Am 14. Juni 2019 an der Landsession in Pontresina waren wir Frauen, wen überrascht es, in der Minderheit: überall! Vorne im Saal sassen neben den fünf Regierungsräten noch der Kanzleidirektor, der Ratssekretär, der Vizestandespräsident und als einzige Frau die Standespräsidentin.
Ein Jahr später tagt der Grosse Rat in Chur. Vorne sitzen wiederum die fünf Regierungsräte, der Kanzleidirektor, der Ratssekretär, der Vizestandespräsident und der Standespräsident. Frauen? – Keine! Was für eine Entwicklung!
Vor einem Jahr war die Woche um den 14. Juni geprägt vom nationalen Frauenstreik. Aber was macht eine Frau wie ich, die das Demo-Gen nicht hat? Sie versucht, sich selbst zu sein und schwimmt ab und an gegen den Strom.
Damit keine Missverständnisse aufkommen: ich habe grosse Achtung und Bewunderung für diejenigen Frauen, die sich an den Veranstaltungen rund um den 14. Juni beteiligten oder diese gar organisiert haben. Der laute Protest war notwendig und mehr als gerechtfertigt! Am 14. Juni letzten Jahres habe ich nicht am Streik teilgenommen. Ich habe eine violette Bluse angezogen – nur eine meiner Grossratskolleginnen hat dies bemerkt – und bin auf meine Weise meinen Weg gegangen.
Nebst meiner Aufgabe als Grossrätin bin ich Gemeindevizepräsidentin und Mitglied in verschiedenen Kommissionen und Gremien und dabei in der Regel die einzige Frau. Regelmässig werde ich gefragt, wie ich alles unter einen Hut bringe. Eine Frage, die nur einer Frau, nicht aber einem Mann gestellt wird.
Männer haben Familie, wir Kinder. Männer arbeiten genau, wir pedantisch. Männer sind ehrgeizig, wir egoistisch.
Dies ist Teil meiner Realität. Meinen Weg zu gehen umfasst auch diesen dauernden Kampf – vor und nach dem 14. Juni. Diese Herausforderung braucht Energie und ja, ich habe zu beissen. Daran, mich gegenüber Männern und Frauen rechtfertigen zu müssen, mit Vorurteilen konfrontiert zu werden. Mit Shirt oder Bluse, leise oder mit lauter Stimme.
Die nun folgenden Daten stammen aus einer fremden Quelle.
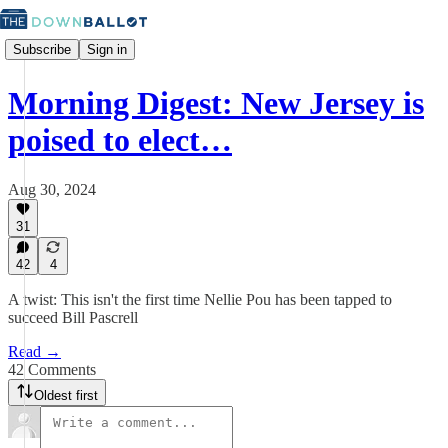
Subscribe
Sign in
Morning Digest: New Jersey is
poised to elect…
Aug 30, 2024
31
42
4
A twist: This isn't the first time Nellie Pou has been tapped to
succeed Bill Pascrell
Read →
42 Comments
Oldest first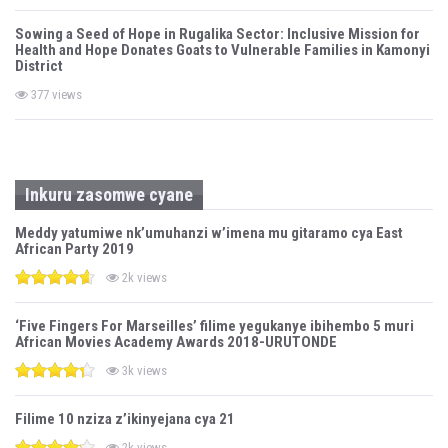
Sowing a Seed of Hope in Rugalika Sector: Inclusive Mission for
Health and Hope Donates Goats to Vulnerable Families in Kamonyi
District
377 views
Inkuru zasomwe cyane
Meddy yatumiwe nk’umuhanzi w’imena mu gitaramo cya East
African Party 2019
2k views
‘Five Fingers For Marseilles’ filime yegukanye ibihembo 5 muri
African Movies Academy Awards 2018-URUTONDE
3k views
Filime 10 nziza z’ikinyejana cya 21
2k views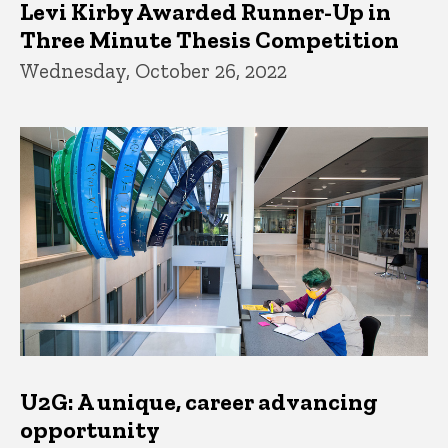
Levi Kirby Awarded Runner-Up in
Three Minute Thesis Competition
Wednesday, October 26, 2022
U2G: A unique, career advancing
opportunity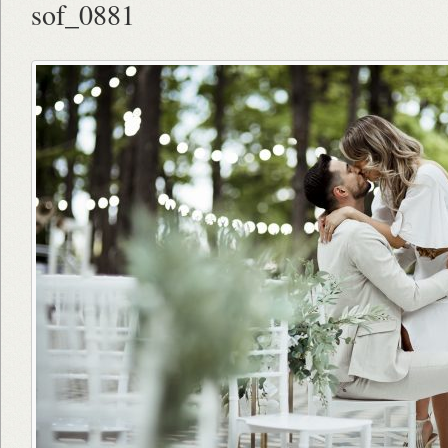
sof_0881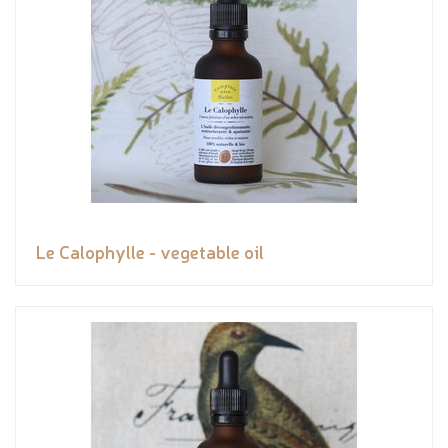
Le Calophylle - vegetable oil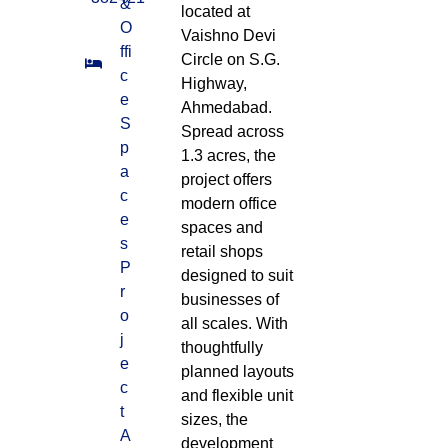
&
located at
O
Vaishno Devi
ffi
Circle on S.G.
c
Highway,
e
Ahmedabad.
S
Spread across
p
1.3 acres, the
a
project offers
c
modern office
e
spaces and
s
retail shops
P
designed to suit
r
businesses of
o
all scales. With
j
thoughtfully
e
planned layouts
c
and flexible unit
t
sizes, the
A
development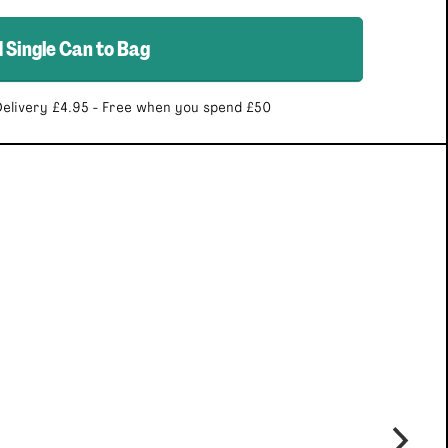
d
Single Can
to Bag
elivery £4.95 - Free when you spend £50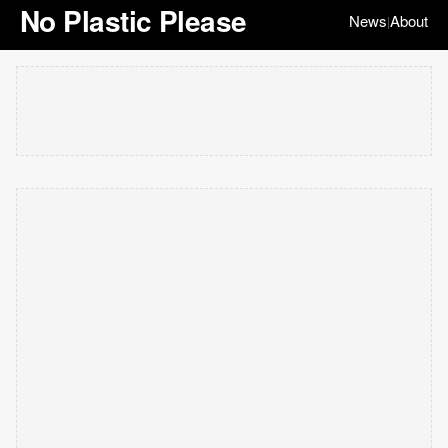
No Plastic Please
News
About
|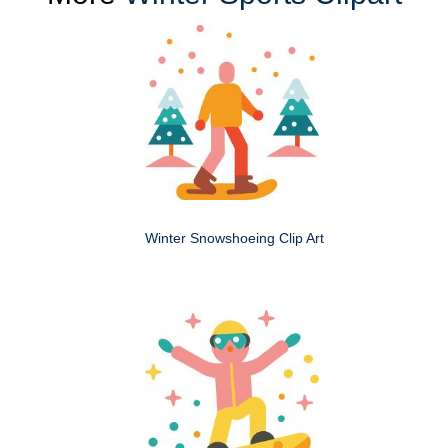
Winter Snowshoeing Clip Art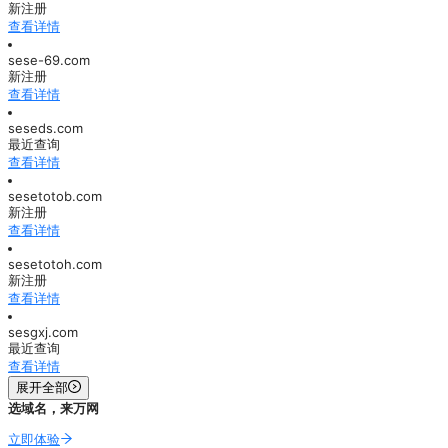
新注册
查看详情
sese-69.com
新注册
查看详情
seseds.com
最近查询
查看详情
sesetotob.com
新注册
查看详情
sesetotoh.com
新注册
查看详情
sesgxj.com
最近查询
查看详情
展开全部
选域名，来万网
立即体验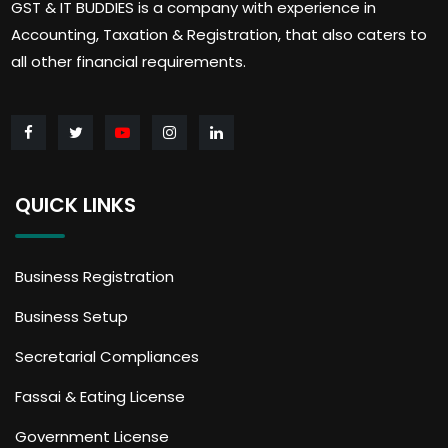
GST & IT BUDDIES is a company with experience in
Accounting, Taxation & Registration, that also caters to
all other financial requirements.
QUICK LINKS
Business Registration
Business Setup
Secretarial Compliances
Fassai & Eating License
Government License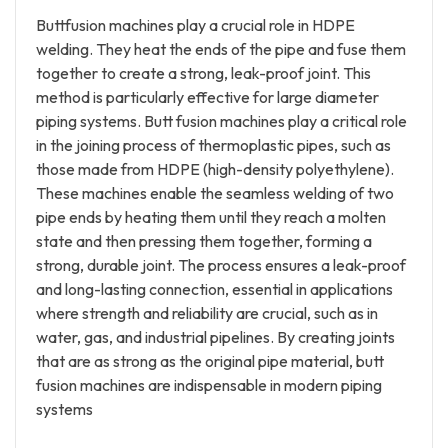
Buttfusion machines play a crucial role in HDPE
welding. They heat the ends of the pipe and fuse them
together to create a strong, leak-proof joint. This
method is particularly effective for large diameter
piping systems. Butt fusion machines play a critical role
in the joining process of thermoplastic pipes, such as
those made from HDPE (high-density polyethylene).
These machines enable the seamless welding of two
pipe ends by heating them until they reach a molten
state and then pressing them together, forming a
strong, durable joint. The process ensures a leak-proof
and long-lasting connection, essential in applications
where strength and reliability are crucial, such as in
water, gas, and industrial pipelines. By creating joints
that are as strong as the original pipe material, butt
fusion machines are indispensable in modern piping
systems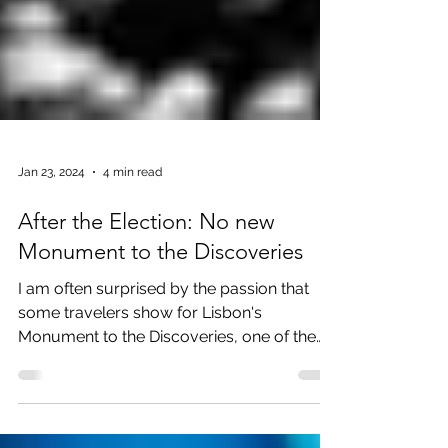
Jan 23, 2024
4 min read
After the Election: No new
Monument to the Discoveries
I am often surprised by the passion that
some travelers show for Lisbon's
Monument to the Discoveries, one of the
most powerful bits of...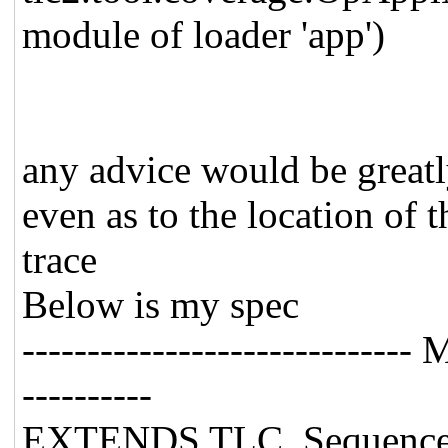
module of loader 'app')
any advice would be greatl
even as to the location of 
trace
Below is my spec
-----------------------------
----------
EXTENDS TLC, Sequences, 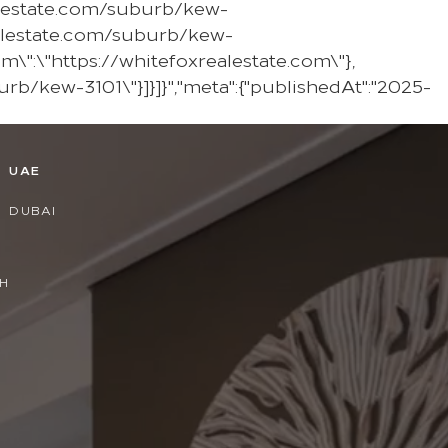
ealestate.com/suburb/kew-
ealestate.com/suburb/kew-
em\":\"https://whitefoxrealestate.com\"},
urb/kew-3101\"}]}]}","meta":{"publishedAt":"2025-
D
UAE
DUBAI
H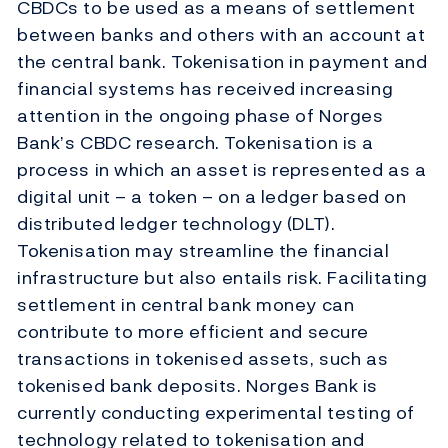
CBDCs to be used as a means of settlement
between banks and others with an account at
the central bank. Tokenisation in payment and
financial systems has received increasing
attention in the ongoing phase of Norges
Bank’s CBDC research. Tokenisation is a
process in which an asset is represented as a
digital unit – a token – on a ledger based on
distributed ledger technology (DLT).
Tokenisation may streamline the financial
infrastructure but also entails risk. Facilitating
settlement in central bank money can
contribute to more efficient and secure
transactions in tokenised assets, such as
tokenised bank deposits. Norges Bank is
currently conducting experimental testing of
technology related to tokenisation and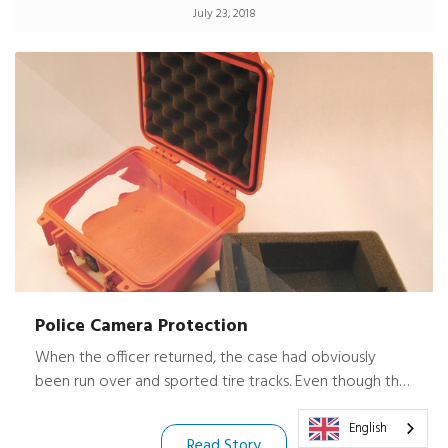
July 23, 2018
best gear protection possible. Peli boxes are the
answer. Peli boxes are watertight, dust proof, rust
proof, and camel proof.
Police Camera Protection
When the officer returned, the case had obviously
been run over and sported tire tracks. Even though the
case was severely scratched with a destroyed corner
and latch, the very expensive digital camera it housed
English
Read Story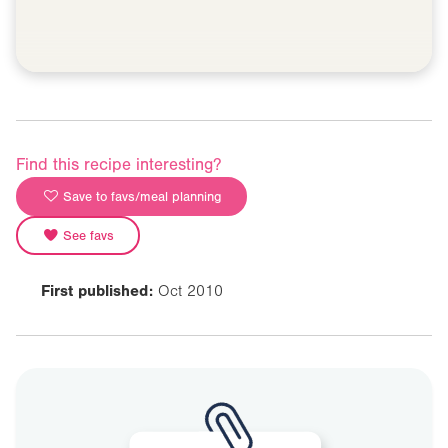
Find this recipe interesting?
Save to favs/meal planning
See favs
First published:
Oct 2010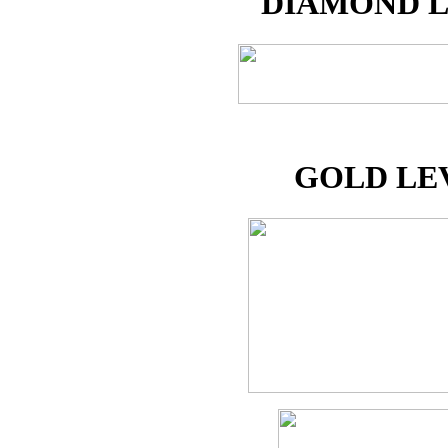
DIAMOND 
GOLD LE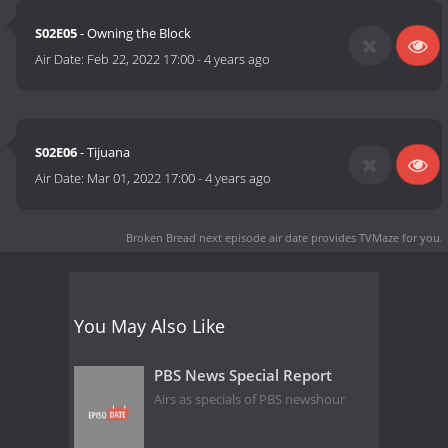
S02E05
- Owning the Block
Air Date:
Feb 22, 2022 17:00
-
4 years ago
S02E06
- Tijuana
Air Date:
Mar 01, 2022 17:00
-
4 years ago
Broken Bread next episode air date
provides TVMaze for you.
You May Also Like
PBS News Special Report
Airs as specials of PBS newshour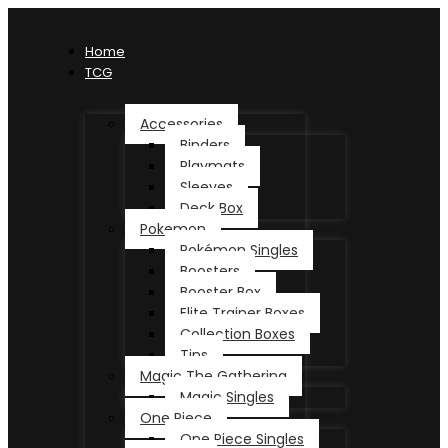
Home
TCG
Accessories
Binders
Playmats
Sleeves
Deck Box
Pokemon
Pokémon Singles
Boosters
Booster Box
Elite Trainer Boxes
Collection Boxes
Tins
Magic The Gathering
Magic Singles
One Piece
One Piece Singles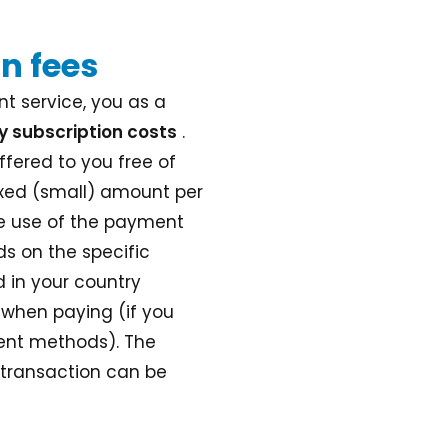
n fees
t service, you as a
y subscription costs
.
ffered to you free of
ixed (small) amount per
he use of the payment
s on the specific
 in your country
 when paying (if you
ment methods). The
 transaction can be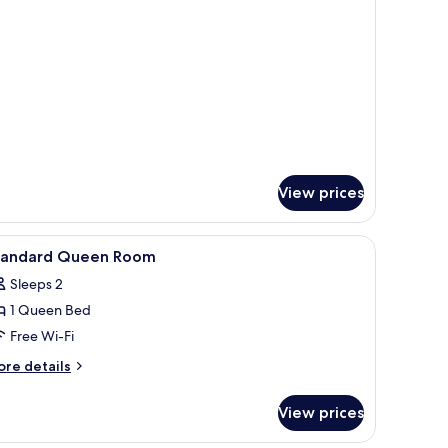
ecial
ueen
oom
View prices
ndow with curtains, a painting on the wall, and a nightstand with a lamp.
iew
Free WiFi
14
tandard Queen Room
l
Sleeps 2
hotos
1 Queen Bed
or
tandard
Free Wi-Fi
ueen
ore
re details
oom
tails
r
View prices
andard
ueen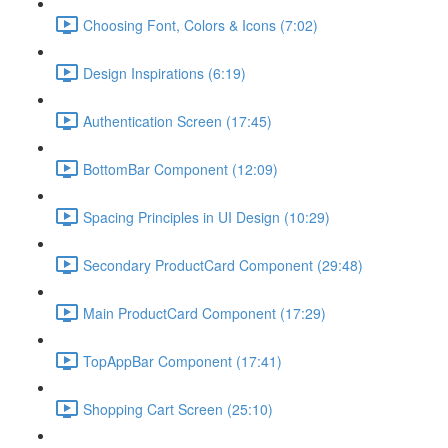
Choosing Font, Colors & Icons (7:02)
Design Inspirations (6:19)
Authentication Screen (17:45)
BottomBar Component (12:09)
Spacing Principles in UI Design (10:29)
Secondary ProductCard Component (29:48)
Main ProductCard Component (17:29)
TopAppBar Component (17:41)
Shopping Cart Screen (25:10)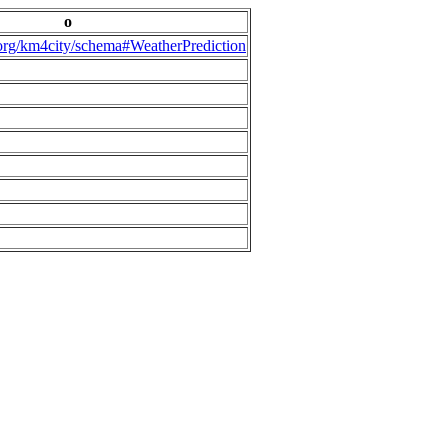
o
.org/km4city/schema#WeatherPrediction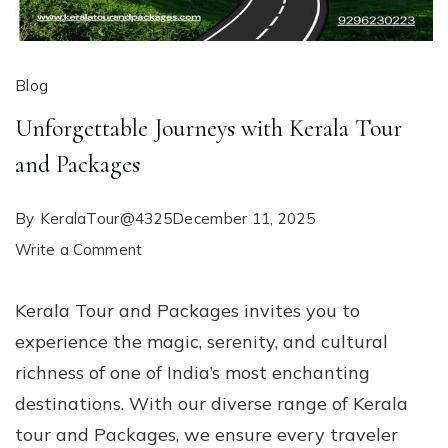
Blog
Unforgettable Journeys with Kerala Tour
and Packages
By
KeralaTour@4325
December 11, 2025
on
Write a Comment
Unforgettable
Kerala Tour and Packages invites you to
Journeys
experience the magic, serenity, and cultural
with
richness of one of India’s most enchanting
Kerala
destinations. With our diverse range of Kerala
Tour
tour and Packages, we ensure every traveler
and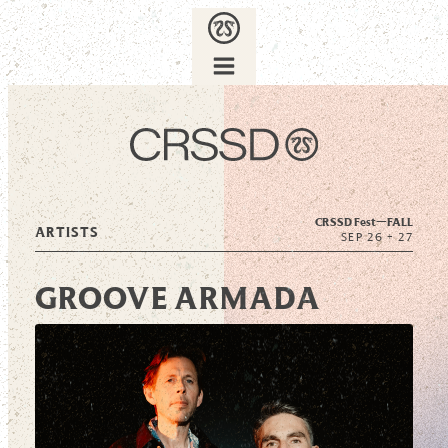
CRSSD Fest—
FALL
ARTISTS
SEP 26 + 27
GROOVE ARMADA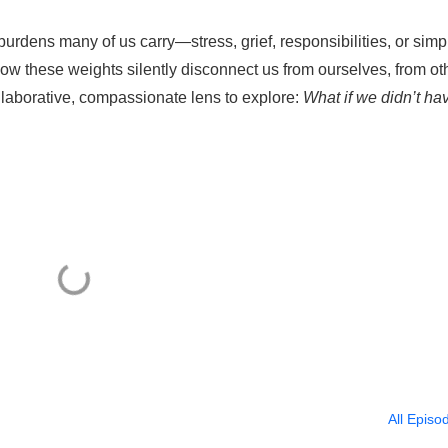
burdens many of us carry—stress, grief, responsibilities, or simp
 how these weights silently disconnect us from ourselves, from ot
llaborative, compassionate lens to explore:
What if we didn’t ha
All Episo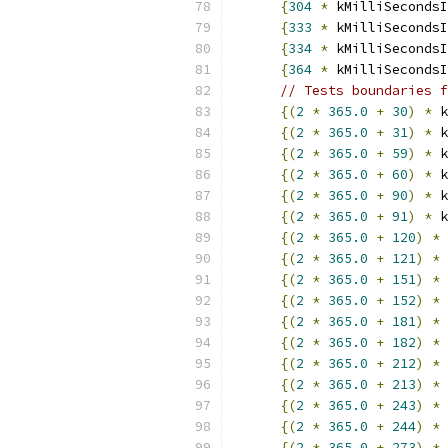
{
304
*
 kMilliSecondsI
{
333
*
 kMilliSecondsI
{
334
*
 kMilliSecondsI
{
364
*
 kMilliSecondsI
// Tests boundaries f
{(
2
*
365.0
+
30
)
*
 k
{(
2
*
365.0
+
31
)
*
 k
{(
2
*
365.0
+
59
)
*
 k
{(
2
*
365.0
+
60
)
*
 k
{(
2
*
365.0
+
90
)
*
 k
{(
2
*
365.0
+
91
)
*
 k
{(
2
*
365.0
+
120
)
*
 
{(
2
*
365.0
+
121
)
*
 
{(
2
*
365.0
+
151
)
*
 
{(
2
*
365.0
+
152
)
*
 
{(
2
*
365.0
+
181
)
*
 
{(
2
*
365.0
+
182
)
*
 
{(
2
*
365.0
+
212
)
*
 
{(
2
*
365.0
+
213
)
*
 
{(
2
*
365.0
+
243
)
*
 
{(
2
*
365.0
+
244
)
*
 
{(
2
*
365.0
+
273
)
*
 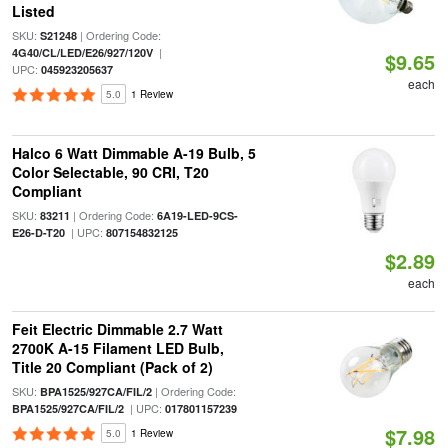
Listed
SKU:
| Ordering Code:
S21248
|
4G40/CL/LED/E26/927/120V
$9.65
UPC:
045923205637
each
5.0
1 Review
Halco 6 Watt Dimmable A-19 Bulb, 5
Color Selectable, 90 CRI, T20
Compliant
SKU:
| Ordering Code:
83211
6A19-LED-9CS-
| UPC:
E26-D-T20
807154832125
$2.89
each
Feit Electric Dimmable 2.7 Watt
2700K A-15 Filament LED Bulb,
Title 20 Compliant (Pack of 2)
SKU:
| Ordering Code:
BPA1525/927CA/FIL/2
| UPC:
BPA1525/927CA/FIL/2
017801157239
$7.98
5.0
1 Review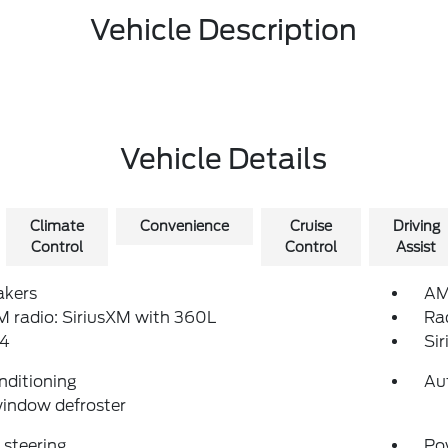
Vehicle Description
Vehicle Details
Climate
Convenience
Cruise
Driving
Control
Control
Assist
akers
AM
 radio: SiriusXM with 360L
Ra
4
Si
nditioning
Au
indow defroster
steering
Po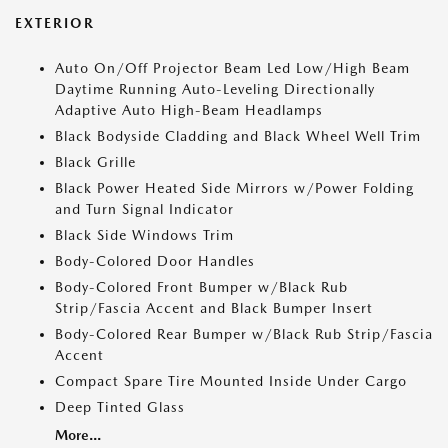
EXTERIOR
Auto On/Off Projector Beam Led Low/High Beam
Daytime Running Auto-Leveling Directionally
Adaptive Auto High-Beam Headlamps
Black Bodyside Cladding and Black Wheel Well Trim
Black Grille
Black Power Heated Side Mirrors w/Power Folding
and Turn Signal Indicator
Black Side Windows Trim
Body-Colored Door Handles
Body-Colored Front Bumper w/Black Rub
Strip/Fascia Accent and Black Bumper Insert
Body-Colored Rear Bumper w/Black Rub Strip/Fascia
Accent
Compact Spare Tire Mounted Inside Under Cargo
Deep Tinted Glass
More...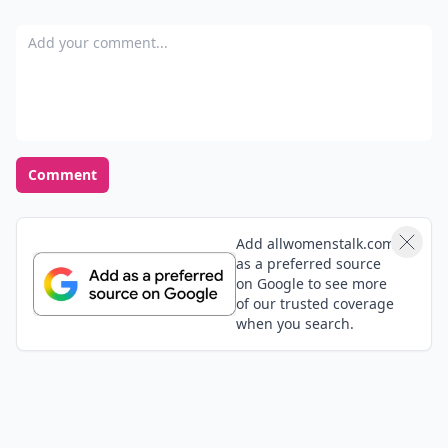
Add your comment
Comment
Add allwomenstalk.com
as a preferred source
on Google to see more
of our trusted coverage
when you search.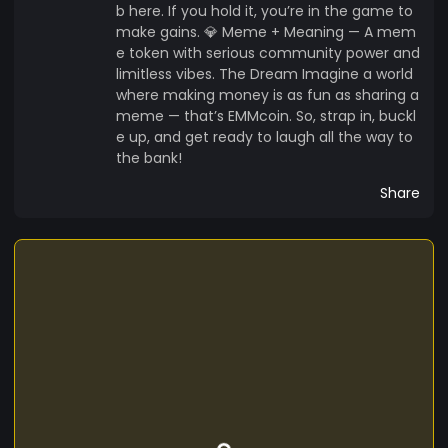
b here. If you hold it, you’re in the game to
make gains. 💎 Meme + Meaning — A mem
e token with serious community power and
limitless vibes. The Dream Imagine a world
where making money is as fun as sharing a
meme — that’s EMMcoin. So, strap in, buckl
e up, and get ready to laugh all the way to
the bank!
Share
Wir Frauen werden auch deshalb noch lange in der Minderheit bleiben, weil wir Bedenken haben, uns Gehör zu verschaffen, uns zu exponieren; Frau sein wollen.
Ich habe diese Gedanken für meine erste Kolumne in romanischer Sprache aufgeschrieben. Für diese wurde mir sogar ein Honorar angeboten. Ich habe nicht darauf verzichtet aber darum gebeten, dieses dem Frauenhaus Graubünden zukommen zu lassen. Ich gehe meinen Weg auf meine Weise.